Christian Perez
My name is Christian, and I just want to speak on how MVP has made an impact on my life. MVP has given me a group of people to call family again and give me the unconditional support I need to believe in myself. I truly believe that MVP found me during a time when I most needed it and I didn’t even know it. MVP is like no other VSO out there its uniqueness is the foundation that it builds on through comradery. Throughout my time with MVP, I have built strong interpersonal relationships with my peers and I can call on them anytime I need them, does not have to be at Liberty Performance gym or a Wednesday night.
I have been a part of MVP for over a year now and throughout our huddles I have gained a sense of comfort and belonging something that I have not felt since leaving the service. Every week I look forward to Wednesdays because I know that I can enter that room, and I am safe. I can talk about absolutely anything and I will not be judged instead I get a hand on my shoulder and a “I got your back”.

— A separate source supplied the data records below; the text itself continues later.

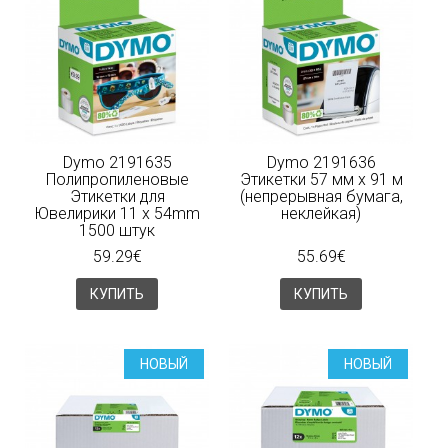
Dymo 2191635
Dymo 2191636
Полипропиленовые
Этикетки 57 мм x 91 м
Этикетки для
(непрерывная бумага,
Ювелирики 11 x 54mm
неклейкая)
1500 штук
59.29€
55.69€
КУПИТЬ
КУПИТЬ
НОВЫЙ
НОВЫЙ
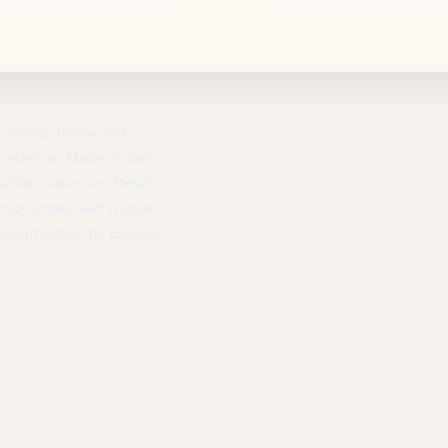
e Sonnenschirme und
undert an Made-in-Italy-
ität, Liebe zum Detail,
dazu entwickelt wurden,
y-Segmenten mit Eleganz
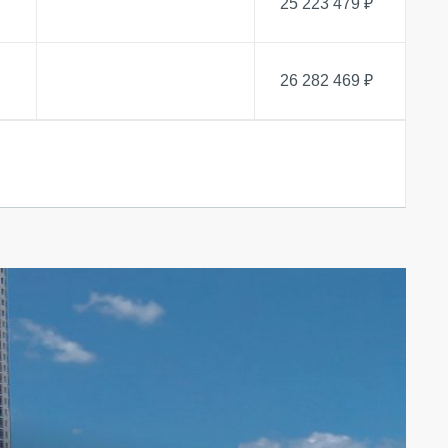
25 223 479 ₽
26 282 469 ₽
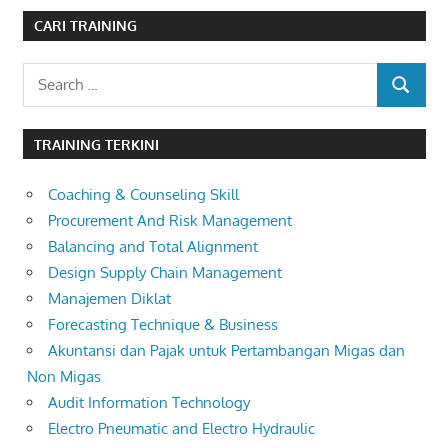
CARI TRAINING
Search
SEARCH
for:
TRAINING TERKINI
Coaching & Counseling Skill
Procurement And Risk Management
Balancing and Total Alignment
Design Supply Chain Management
Manajemen Diklat
Forecasting Technique & Business
Akuntansi dan Pajak untuk Pertambangan Migas dan
Non Migas
Audit Information Technology
Electro Pneumatic and Electro Hydraulic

For so many years I struggled with depression and traumatic experiences in secrecy because I felt so alone and misunderstood. I would drown myself in the gym as this is the only thing I found that would help me manage the dark days. I have physical injuries that have become more and more apparent throughout the years, and I have felt limited and discouraged to what I can do in the gym. MVP was a gateway for me to find myself again not only through the physical fitness portion but to face the internal battles as well. I took it upon myself to utilize every resource I was provided with at MVP through my peers to get healthy both physically and mentally.

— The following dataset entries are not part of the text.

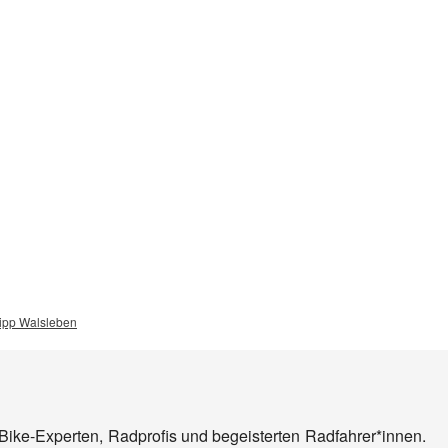
lipp Walsleben
Bike-Experten, Radprofis und begeisterten Radfahrer*innen.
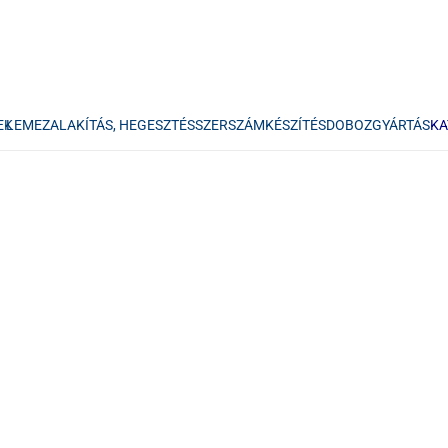
EK
LEMEZALAKÍTÁS, HEGESZTÉS
SZERSZÁMKÉSZÍTÉS
DOBOZGYÁRTÁS
KA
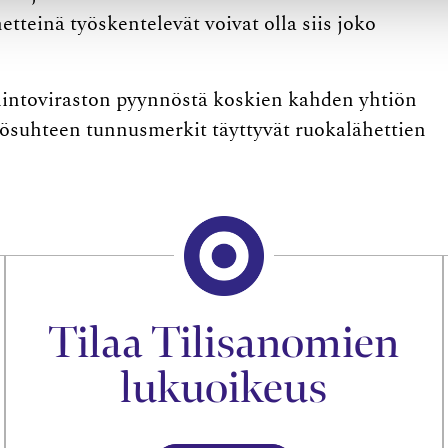
tteinä työskentelevät voivat olla siis joko
intoviraston pyynnöstä koskien kahden yhtiön
työsuhteen tunnusmerkit täyttyvät ruokalähettien
Tilaa Tilisanomien
lukuoikeus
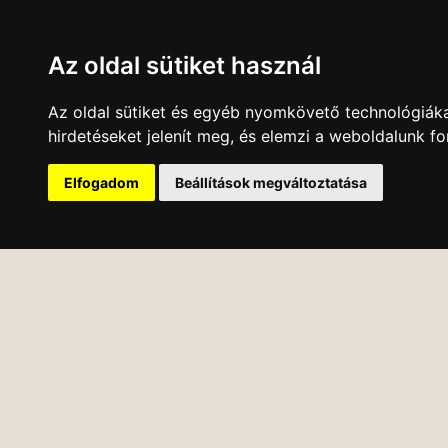
Az oldal sütiket használ
Az oldal sütiket és egyéb nyomkövető technológiáka
hirdetéseket jelenít meg, és elemzi a weboldalunk f
Elfogadom
Beállítások megváltoztatása
KÖNYVESBOLT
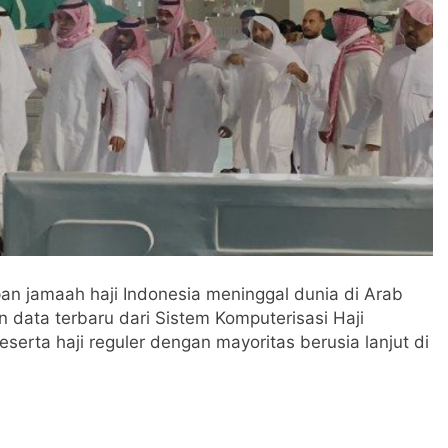
n jamaah haji Indonesia meninggal dunia di Arab
n data terbaru dari Sistem Komputerisasi Haji
erta haji reguler dengan mayoritas berusia lanjut di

One of my biggest accomplishments in 2024 was finally hiking the Grand Canyon from rim-to-rim. With the support of my coaches from QRF and my MVP family I accomplished so much more than just conquering one of the greatest wonders on the world. I took off on a journey to turn my life around. I quit the job that was high paying but made me unhappy because it consumed me and did not give me a sense of purpose. I started working on my VA disability claims and I began to see a therapist. Hiking the Grand Canyon was not only about the physical challenge, but it was also about the mental growth that was occurring within me. The physical part was to prove to myself that regardless of the injuries my body has sustained, I could still do something so incredibly hard because I set my mind to do it. By the time I completed the Grand Canyon I felt like the symbol of resilience and strength. No matter how many times your mind tells you to stop and no more, you continue because you think about the people on the other side, and you just want to make them so proud. But if I’m being entirely honest, I didn’t have to prove anything to anybody other than myself… To others it may just seem like 26 miles of hiking across a canyon but to me every step was a step forward to a new way of living. 26 miles of dark moments, multiple suicide attempts, heartaches and failures all left behind me.
This year, 2025, I’m not limiting myself. I am already training to complete the 2025 Bataan Memorial Death March in New Mexico as an ambassador with the Wounded Warrior Project. I want to show people that regardless of what you’re struggling with both inside and out you can always come out on top and you never have to fight the fight alone.